The COVID-19 outbreak affects all segments of the population and is particularly detrimental to members of those social groups in the most vulnerable situations, and continues to affect populations, including people living in poverty situations, older persons, persons with disabilities, youth, and indigenous peoples. Early evidence indicates that the health and economic impacts of the virus are being borne disproportionately by poor people. For example, homeless people, because they may be unable to safely shelter in place, are highly exposed to the danger of the virus. People without access to running water, refugees, migrants, or displaced persons also stand to suffer disproportionately both from the pandemic and its aftermath; whether due to limited movement, fewer employment opportunities, or increased xenophobia. If not properly addressed through policy the social crisis created by the COVID-19 pandemic may also increase inequality, exclusion, discrimination and global unemployment in the medium and long term. Comprehensively, social protection systems, when in place, play a much durable role in protecting workers and in reducing the common occurrence of poverty, since they act as automatic stabilizers. That is, they provide basic income security at all times, thereby enhancing people’s capacity to manage and overcome shocks.

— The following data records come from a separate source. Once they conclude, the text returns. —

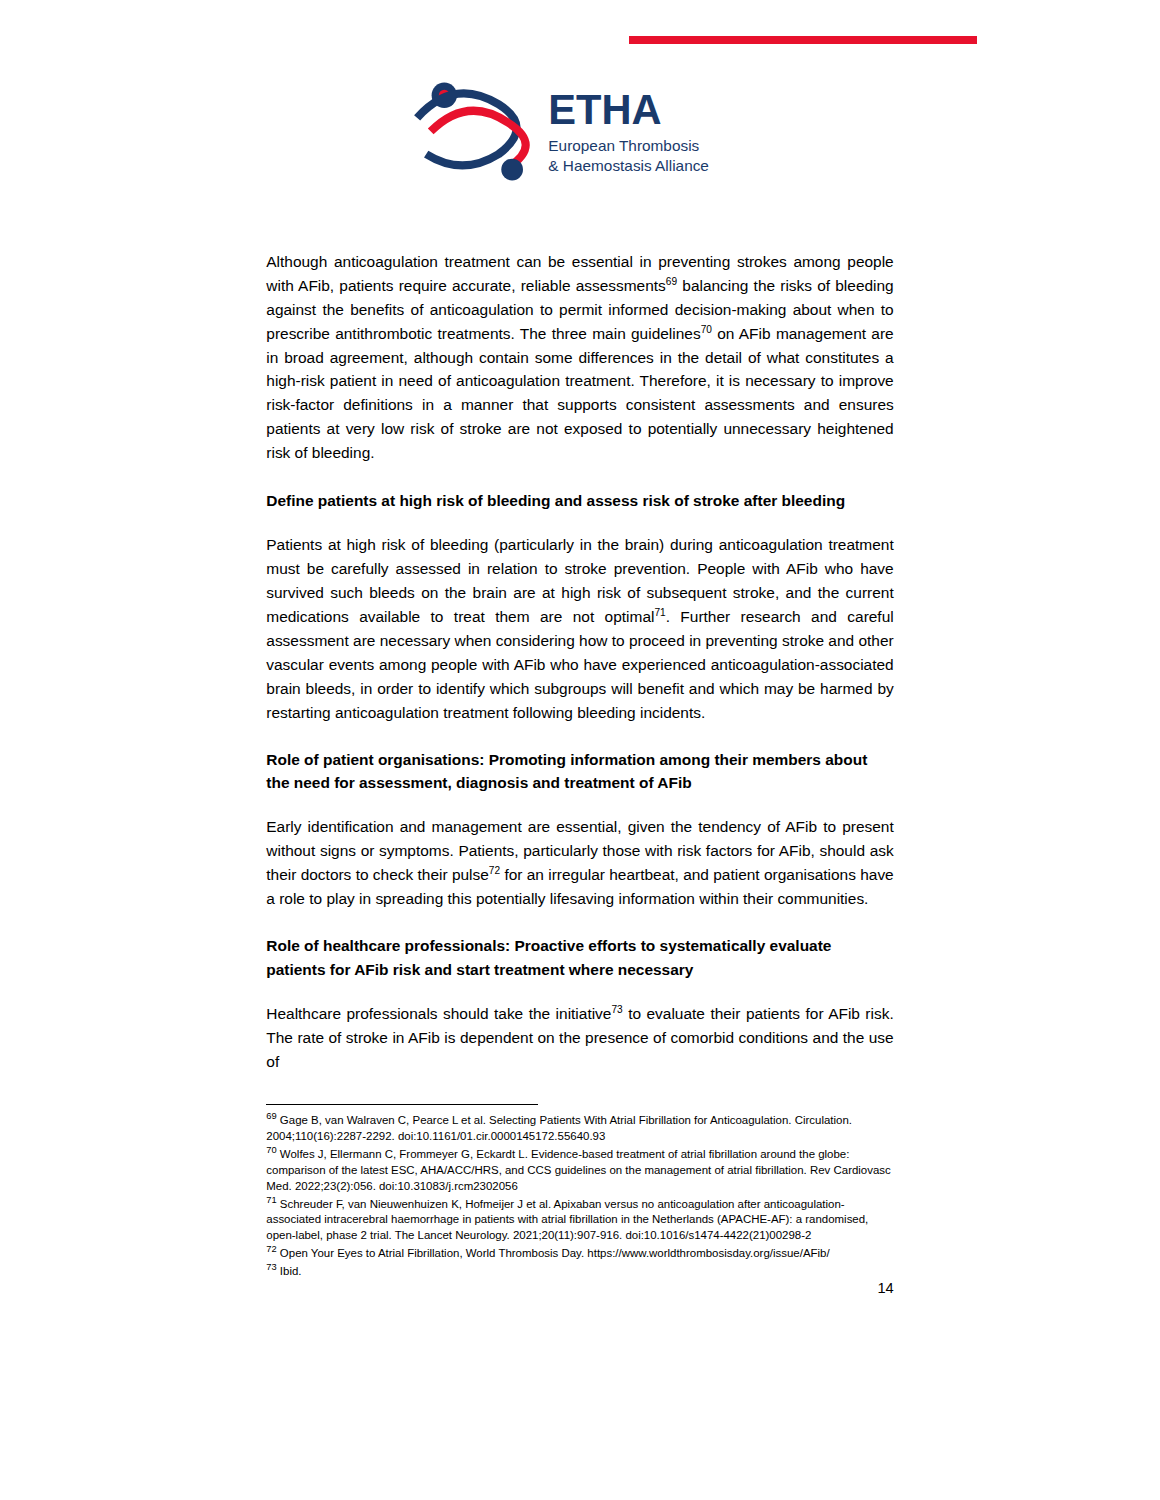Although anticoagulation treatment can be essential in preventing strokes among people with AFib, patients require accurate, reliable assessments69 balancing the risks of bleeding against the benefits of anticoagulation to permit informed decision-making about when to prescribe antithrombotic treatments. The three main guidelines70 on AFib management are in broad agreement, although contain some differences in the detail of what constitutes a high-risk patient in need of anticoagulation treatment. Therefore, it is necessary to improve risk-factor definitions in a manner that supports consistent assessments and ensures patients at very low risk of stroke are not exposed to potentially unnecessary heightened risk of bleeding.
Define patients at high risk of bleeding and assess risk of stroke after bleeding
Patients at high risk of bleeding (particularly in the brain) during anticoagulation treatment must be carefully assessed in relation to stroke prevention. People with AFib who have survived such bleeds on the brain are at high risk of subsequent stroke, and the current medications available to treat them are not optimal71. Further research and careful assessment are necessary when considering how to proceed in preventing stroke and other vascular events among people with AFib who have experienced anticoagulation-associated brain bleeds, in order to identify which subgroups will benefit and which may be harmed by restarting anticoagulation treatment following bleeding incidents.
Role of patient organisations: Promoting information among their members about the need for assessment, diagnosis and treatment of AFib
Early identification and management are essential, given the tendency of AFib to present without signs or symptoms. Patients, particularly those with risk factors for AFib, should ask their doctors to check their pulse72 for an irregular heartbeat, and patient organisations have a role to play in spreading this potentially lifesaving information within their communities.
Role of healthcare professionals: Proactive efforts to systematically evaluate patients for AFib risk and start treatment where necessary
Healthcare professionals should take the initiative73 to evaluate their patients for AFib risk. The rate of stroke in AFib is dependent on the presence of comorbid conditions and the use of
69 Gage B, van Walraven C, Pearce L et al. Selecting Patients With Atrial Fibrillation for Anticoagulation. Circulation. 2004;110(16):2287-2292. doi:10.1161/01.cir.0000145172.55640.93
70 Wolfes J, Ellermann C, Frommeyer G, Eckardt L. Evidence-based treatment of atrial fibrillation around the globe: comparison of the latest ESC, AHA/ACC/HRS, and CCS guidelines on the management of atrial fibrillation. Rev Cardiovasc Med. 2022;23(2):056. doi:10.31083/j.rcm2302056
71 Schreuder F, van Nieuwenhuizen K, Hofmeijer J et al. Apixaban versus no anticoagulation after anticoagulation-associated intracerebral haemorrhage in patients with atrial fibrillation in the Netherlands (APACHE-AF): a randomised, open-label, phase 2 trial. The Lancet Neurology. 2021;20(11):907-916. doi:10.1016/s1474-4422(21)00298-2
72 Open Your Eyes to Atrial Fibrillation, World Thrombosis Day. https://www.worldthrombosisday.org/issue/AFib/
73 Ibid.
14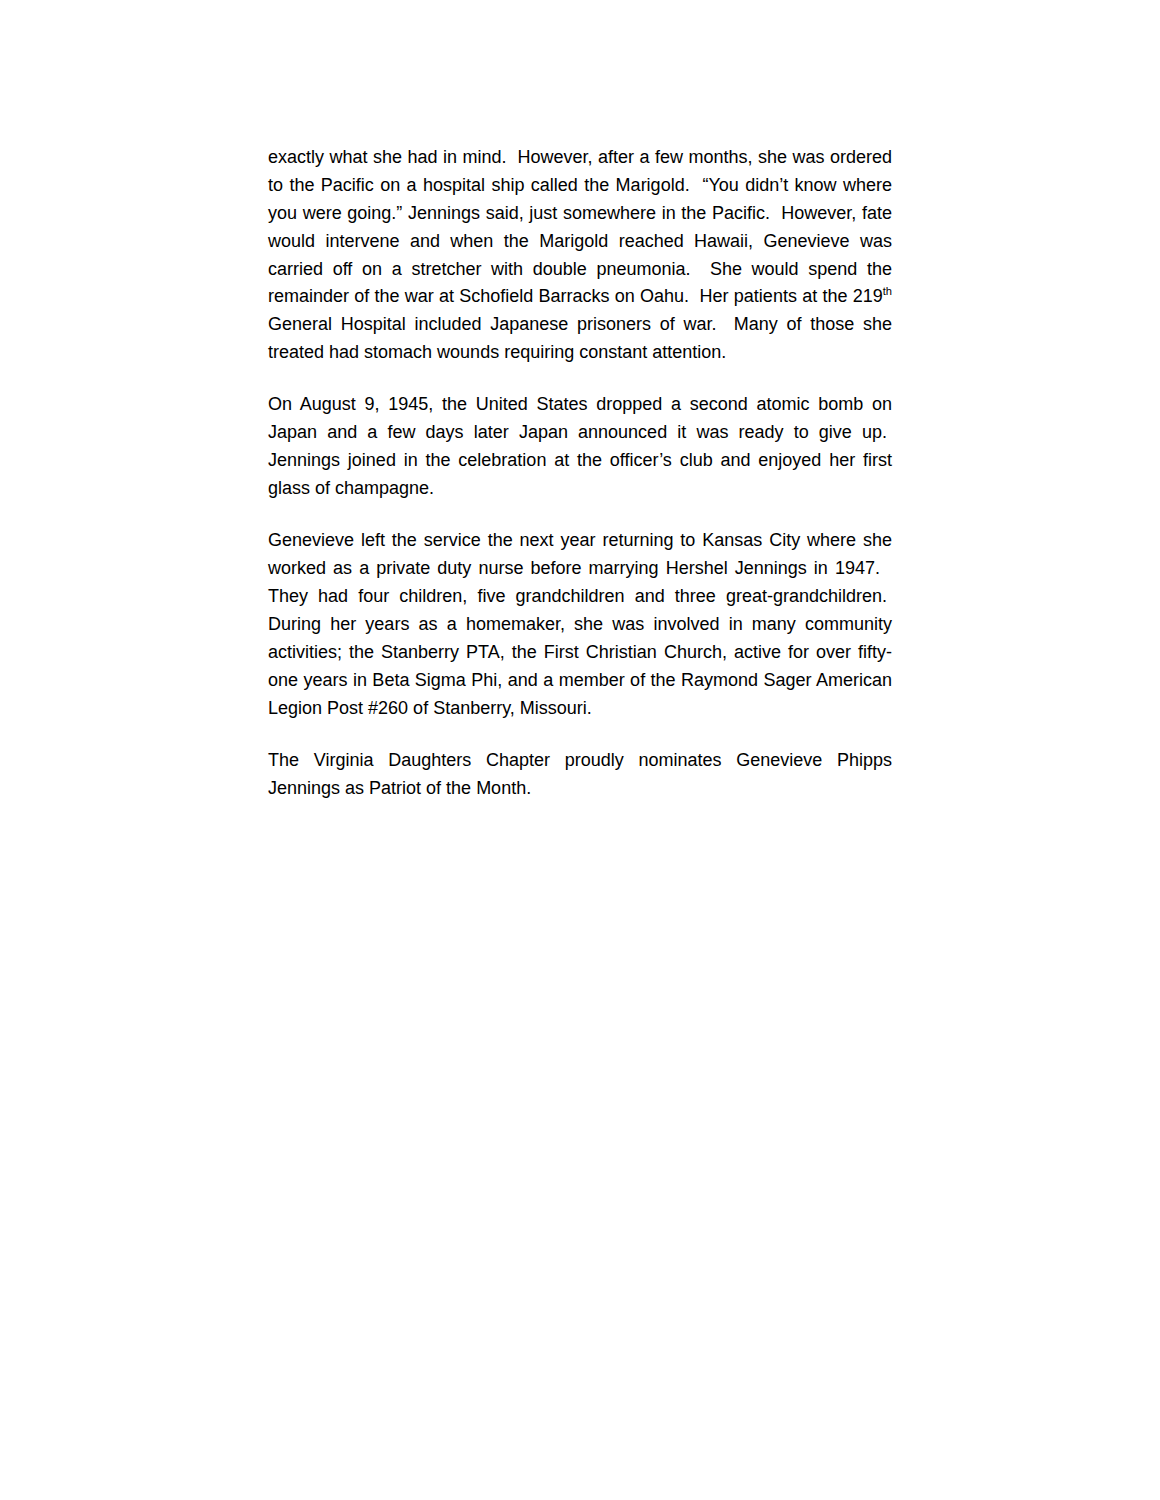exactly what she had in mind. However, after a few months, she was ordered to the Pacific on a hospital ship called the Marigold. “You didn’t know where you were going.” Jennings said, just somewhere in the Pacific. However, fate would intervene and when the Marigold reached Hawaii, Genevieve was carried off on a stretcher with double pneumonia. She would spend the remainder of the war at Schofield Barracks on Oahu. Her patients at the 219th General Hospital included Japanese prisoners of war. Many of those she treated had stomach wounds requiring constant attention.
On August 9, 1945, the United States dropped a second atomic bomb on Japan and a few days later Japan announced it was ready to give up. Jennings joined in the celebration at the officer’s club and enjoyed her first glass of champagne.
Genevieve left the service the next year returning to Kansas City where she worked as a private duty nurse before marrying Hershel Jennings in 1947. They had four children, five grandchildren and three great-grandchildren. During her years as a homemaker, she was involved in many community activities; the Stanberry PTA, the First Christian Church, active for over fifty-one years in Beta Sigma Phi, and a member of the Raymond Sager American Legion Post #260 of Stanberry, Missouri.
The Virginia Daughters Chapter proudly nominates Genevieve Phipps Jennings as Patriot of the Month.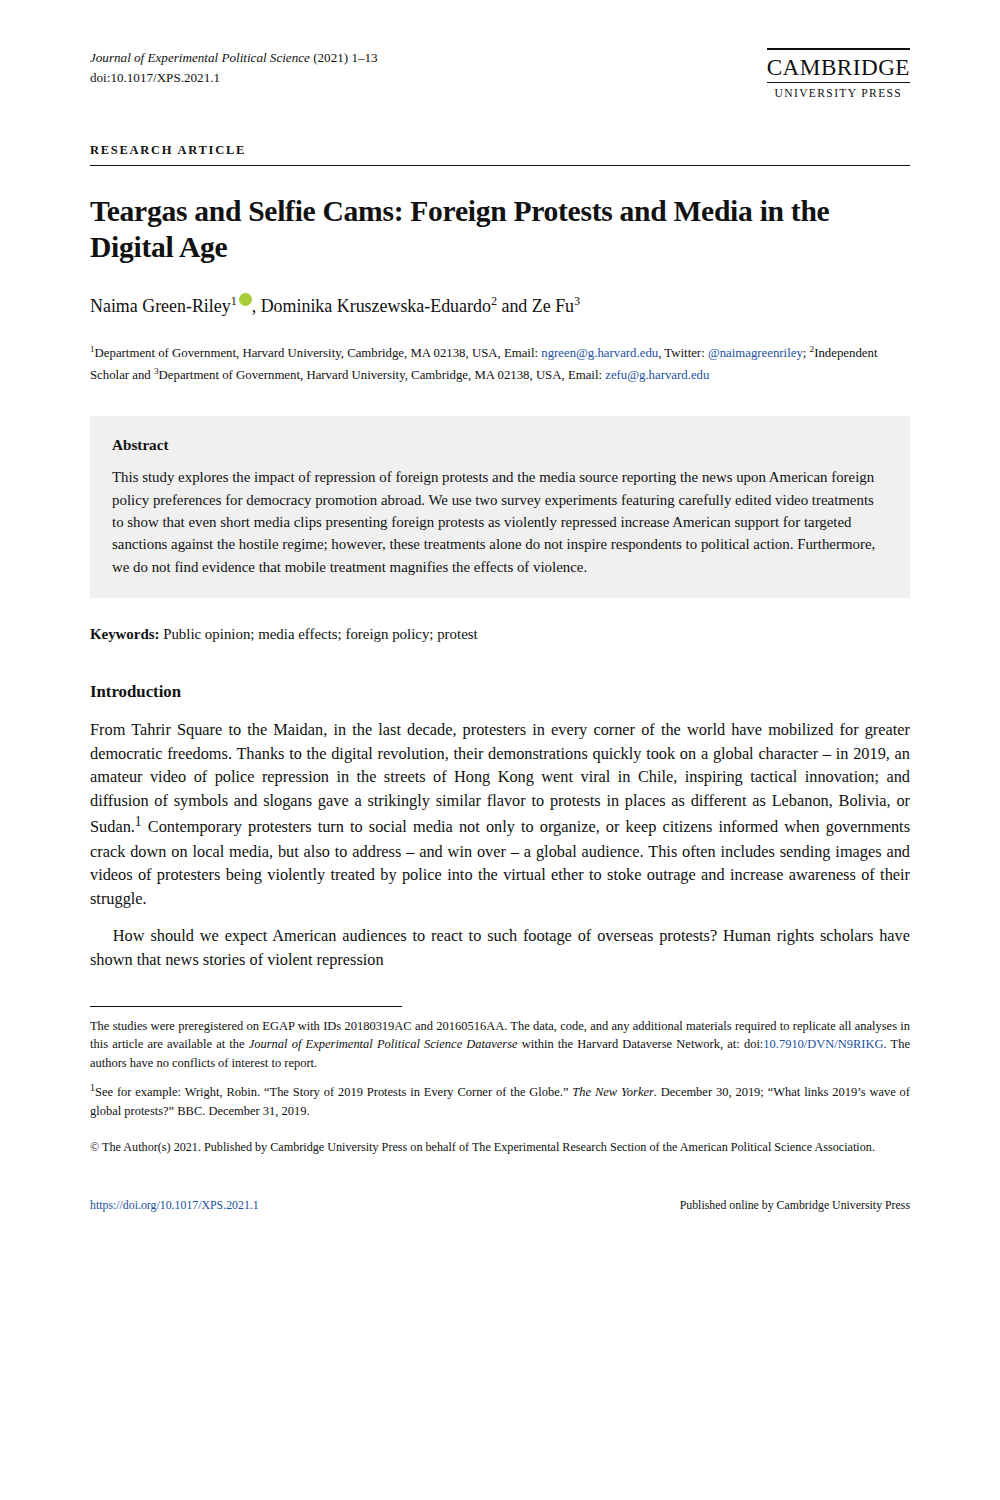Journal of Experimental Political Science (2021) 1–13
doi:10.1017/XPS.2021.1
CAMBRIDGE UNIVERSITY PRESS
Research Article
Teargas and Selfie Cams: Foreign Protests and Media in the Digital Age
Naima Green-Riley1 , Dominika Kruszewska-Eduardo2 and Ze Fu3
1Department of Government, Harvard University, Cambridge, MA 02138, USA, Email: ngreen@g.harvard.edu, Twitter: @naimagreenriley; 2Independent Scholar and 3Department of Government, Harvard University, Cambridge, MA 02138, USA, Email: zefu@g.harvard.edu
Abstract
This study explores the impact of repression of foreign protests and the media source reporting the news upon American foreign policy preferences for democracy promotion abroad. We use two survey experiments featuring carefully edited video treatments to show that even short media clips presenting foreign protests as violently repressed increase American support for targeted sanctions against the hostile regime; however, these treatments alone do not inspire respondents to political action. Furthermore, we do not find evidence that mobile treatment magnifies the effects of violence.
Keywords: Public opinion; media effects; foreign policy; protest
Introduction
From Tahrir Square to the Maidan, in the last decade, protesters in every corner of the world have mobilized for greater democratic freedoms. Thanks to the digital revolution, their demonstrations quickly took on a global character – in 2019, an amateur video of police repression in the streets of Hong Kong went viral in Chile, inspiring tactical innovation; and diffusion of symbols and slogans gave a strikingly similar flavor to protests in places as different as Lebanon, Bolivia, or Sudan.1 Contemporary protesters turn to social media not only to organize, or keep citizens informed when governments crack down on local media, but also to address – and win over – a global audience. This often includes sending images and videos of protesters being violently treated by police into the virtual ether to stoke outrage and increase awareness of their struggle.
How should we expect American audiences to react to such footage of overseas protests? Human rights scholars have shown that news stories of violent repression
The studies were preregistered on EGAP with IDs 20180319AC and 20160516AA. The data, code, and any additional materials required to replicate all analyses in this article are available at the Journal of Experimental Political Science Dataverse within the Harvard Dataverse Network, at: doi:10.7910/DVN/N9RIKG. The authors have no conflicts of interest to report.
1See for example: Wright, Robin. “The Story of 2019 Protests in Every Corner of the Globe.” The New Yorker. December 30, 2019; “What links 2019’s wave of global protests?” BBC. December 31, 2019.
© The Author(s) 2021. Published by Cambridge University Press on behalf of The Experimental Research Section of the American Political Science Association.
https://doi.org/10.1017/XPS.2021.1 Published online by Cambridge University Press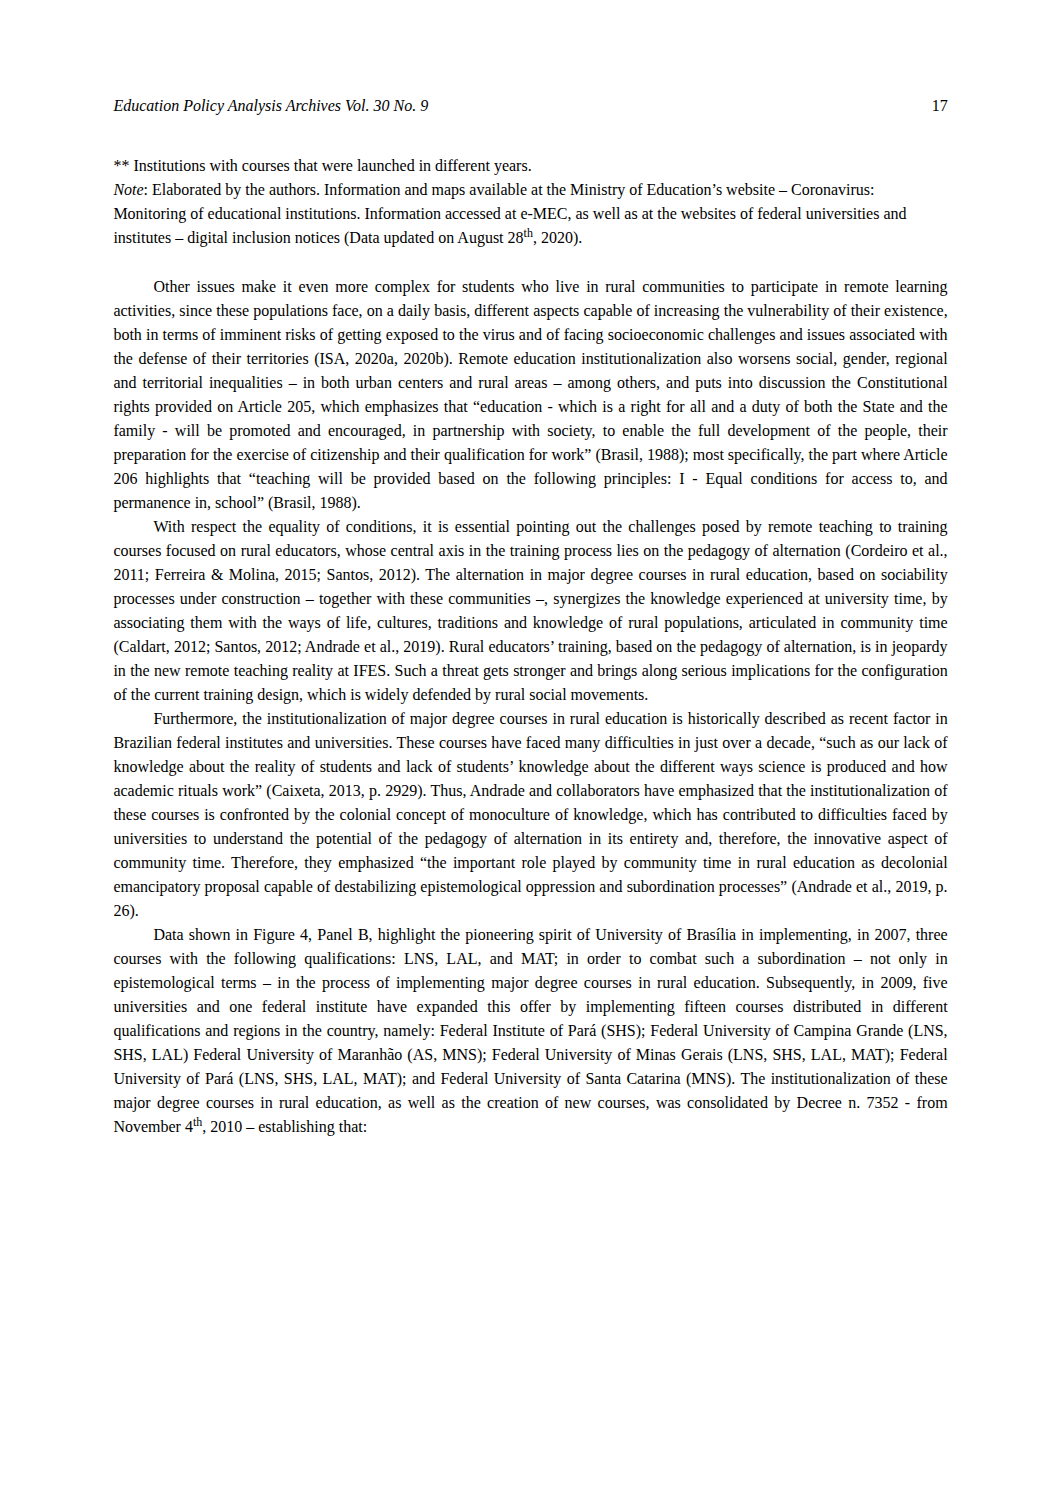Education Policy Analysis Archives Vol. 30 No. 9 17
** Institutions with courses that were launched in different years.
Note: Elaborated by the authors. Information and maps available at the Ministry of Education’s website – Coronavirus: Monitoring of educational institutions. Information accessed at e-MEC, as well as at the websites of federal universities and institutes – digital inclusion notices (Data updated on August 28th, 2020).
Other issues make it even more complex for students who live in rural communities to participate in remote learning activities, since these populations face, on a daily basis, different aspects capable of increasing the vulnerability of their existence, both in terms of imminent risks of getting exposed to the virus and of facing socioeconomic challenges and issues associated with the defense of their territories (ISA, 2020a, 2020b). Remote education institutionalization also worsens social, gender, regional and territorial inequalities – in both urban centers and rural areas – among others, and puts into discussion the Constitutional rights provided on Article 205, which emphasizes that “education - which is a right for all and a duty of both the State and the family - will be promoted and encouraged, in partnership with society, to enable the full development of the people, their preparation for the exercise of citizenship and their qualification for work” (Brasil, 1988); most specifically, the part where Article 206 highlights that “teaching will be provided based on the following principles: I - Equal conditions for access to, and permanence in, school” (Brasil, 1988).
With respect the equality of conditions, it is essential pointing out the challenges posed by remote teaching to training courses focused on rural educators, whose central axis in the training process lies on the pedagogy of alternation (Cordeiro et al., 2011; Ferreira & Molina, 2015; Santos, 2012). The alternation in major degree courses in rural education, based on sociability processes under construction – together with these communities –, synergizes the knowledge experienced at university time, by associating them with the ways of life, cultures, traditions and knowledge of rural populations, articulated in community time (Caldart, 2012; Santos, 2012; Andrade et al., 2019). Rural educators’ training, based on the pedagogy of alternation, is in jeopardy in the new remote teaching reality at IFES. Such a threat gets stronger and brings along serious implications for the configuration of the current training design, which is widely defended by rural social movements.
Furthermore, the institutionalization of major degree courses in rural education is historically described as recent factor in Brazilian federal institutes and universities. These courses have faced many difficulties in just over a decade, “such as our lack of knowledge about the reality of students and lack of students’ knowledge about the different ways science is produced and how academic rituals work” (Caixeta, 2013, p. 2929). Thus, Andrade and collaborators have emphasized that the institutionalization of these courses is confronted by the colonial concept of monoculture of knowledge, which has contributed to difficulties faced by universities to understand the potential of the pedagogy of alternation in its entirety and, therefore, the innovative aspect of community time. Therefore, they emphasized “the important role played by community time in rural education as decolonial emancipatory proposal capable of destabilizing epistemological oppression and subordination processes” (Andrade et al., 2019, p. 26).
Data shown in Figure 4, Panel B, highlight the pioneering spirit of University of Brasília in implementing, in 2007, three courses with the following qualifications: LNS, LAL, and MAT; in order to combat such a subordination – not only in epistemological terms – in the process of implementing major degree courses in rural education. Subsequently, in 2009, five universities and one federal institute have expanded this offer by implementing fifteen courses distributed in different qualifications and regions in the country, namely: Federal Institute of Pará (SHS); Federal University of Campina Grande (LNS, SHS, LAL) Federal University of Maranhão (AS, MNS); Federal University of Minas Gerais (LNS, SHS, LAL, MAT); Federal University of Pará (LNS, SHS, LAL, MAT); and Federal University of Santa Catarina (MNS). The institutionalization of these major degree courses in rural education, as well as the creation of new courses, was consolidated by Decree n. 7352 - from November 4th, 2010 – establishing that:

The negative impact of COVID-19 on mental health has been immediate, and the pandemic is certain to have long-term effects in every country it has touched. These ill effects have been increased by uncertainty associated with the spread of the disease, information and misinformation overload, and feelings of isolation created by social distancing. An International Health Policy survey found that since the start of the outbreak, one-third of U.S. adults experienced stress, anxiety, or great sadness that was difficult to cope with by themselves. This is a significantly higher proportion than in other countries, where no more than one-quarter of adults reported the same. The survey research shows that even prior to the pandemic, Americans were already among the most likely to experience emotional distress. It seems that in several countries the pandemic has contributed to higher rates of emotional distress compared to before the outbreak.